Mead’s been given a whole new meaning at this Manchester taproom, where honey wine is transformed into a carbonated cider-like sip that guests can’t get enough of.
Ancient Fire Mead & Cider was born from a married couple’s new outlook on life. When Jason Phelps was given a clean bill of health after a battle with cancer in the early 2000s, his wife, Margot, looked at him and asked how he might want to spend his time in life differently than just working all of the time. The answer? Learning how to brew beer at home. The spark was lit, and in the years to follow, beers turned to ciders, and ciders turned to mead. After exploring much of the country’s food and drink scene, the duo knew they had truly created something special, launching Ancient Fire Mead & Cider in 2016. The many awards and accolades to follow proved just how tasty their mead (honey wine) really was. For this month’s NH Made Member Spotlight, we highlight Ancient Fire Mead & Cider and hear from Jason Phelps on how an interest in beer turned into the need for mead in a matter of years.
“I’d always been interested in beer, so my wife and I took it up as a hobby. We joined some home brewing clubs and associations and started brewing everything we could get our hands on.
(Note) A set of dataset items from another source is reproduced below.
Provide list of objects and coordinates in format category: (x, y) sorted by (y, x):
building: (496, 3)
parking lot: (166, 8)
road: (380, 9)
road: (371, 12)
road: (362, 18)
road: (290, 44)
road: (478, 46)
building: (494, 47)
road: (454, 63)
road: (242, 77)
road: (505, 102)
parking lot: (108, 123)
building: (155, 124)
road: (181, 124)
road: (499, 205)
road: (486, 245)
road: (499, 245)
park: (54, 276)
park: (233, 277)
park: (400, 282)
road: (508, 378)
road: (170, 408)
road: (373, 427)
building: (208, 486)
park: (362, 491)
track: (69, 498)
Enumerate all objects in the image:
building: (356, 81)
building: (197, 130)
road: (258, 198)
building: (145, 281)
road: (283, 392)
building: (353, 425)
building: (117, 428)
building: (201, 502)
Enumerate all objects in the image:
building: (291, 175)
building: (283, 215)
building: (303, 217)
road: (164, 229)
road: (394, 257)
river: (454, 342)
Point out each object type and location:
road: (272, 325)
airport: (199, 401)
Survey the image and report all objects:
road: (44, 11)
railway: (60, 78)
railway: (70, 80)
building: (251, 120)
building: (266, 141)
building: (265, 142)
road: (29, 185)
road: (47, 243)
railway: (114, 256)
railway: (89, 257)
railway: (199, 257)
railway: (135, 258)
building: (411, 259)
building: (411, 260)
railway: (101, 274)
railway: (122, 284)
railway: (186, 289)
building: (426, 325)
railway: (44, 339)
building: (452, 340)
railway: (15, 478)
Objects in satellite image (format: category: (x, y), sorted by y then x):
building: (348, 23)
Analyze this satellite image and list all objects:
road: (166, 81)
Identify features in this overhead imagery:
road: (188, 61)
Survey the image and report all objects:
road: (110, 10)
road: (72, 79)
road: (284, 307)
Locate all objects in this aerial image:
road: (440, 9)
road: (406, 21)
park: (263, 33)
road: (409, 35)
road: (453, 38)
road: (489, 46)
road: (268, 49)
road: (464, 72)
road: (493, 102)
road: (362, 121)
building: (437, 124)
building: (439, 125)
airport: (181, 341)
Originally it was just ingredients from the grocery store that we would turn into beer, wine, and cider.
The mead started by accident. I wanted to experiment with honey. When I let some of my friends at the homebrewers club try it, they all thought it was a really good mead. I had no idea what they were talking about, I didn’t know mead – or honey wine – was a thing. Nor did I ever expect that mead would be our thing. We’ve earned a lot of accolades from our mead and cider, but our biggest win was unveiling our taproom in 2018, right off South Willow Street in Manchester – making us part of the last leg of the New Hampshire Wine Trail. A taproom allows us to offer tours and flights to brew aficionados like us, who seem to enjoy what we call our “crushable” draft meads. Traditional meads are wine, so small pours of around 11-16 percent alcohol. We did some experimenting, though, and were able to create six meads varieties with only seven percent ABV (alcohol by volume), so they drink more like a cider. We love teaching guests the history behind mead and cider, bringing them through our process, and conversing with new friends at the bar as they sit back and enjoy our brews and bites.”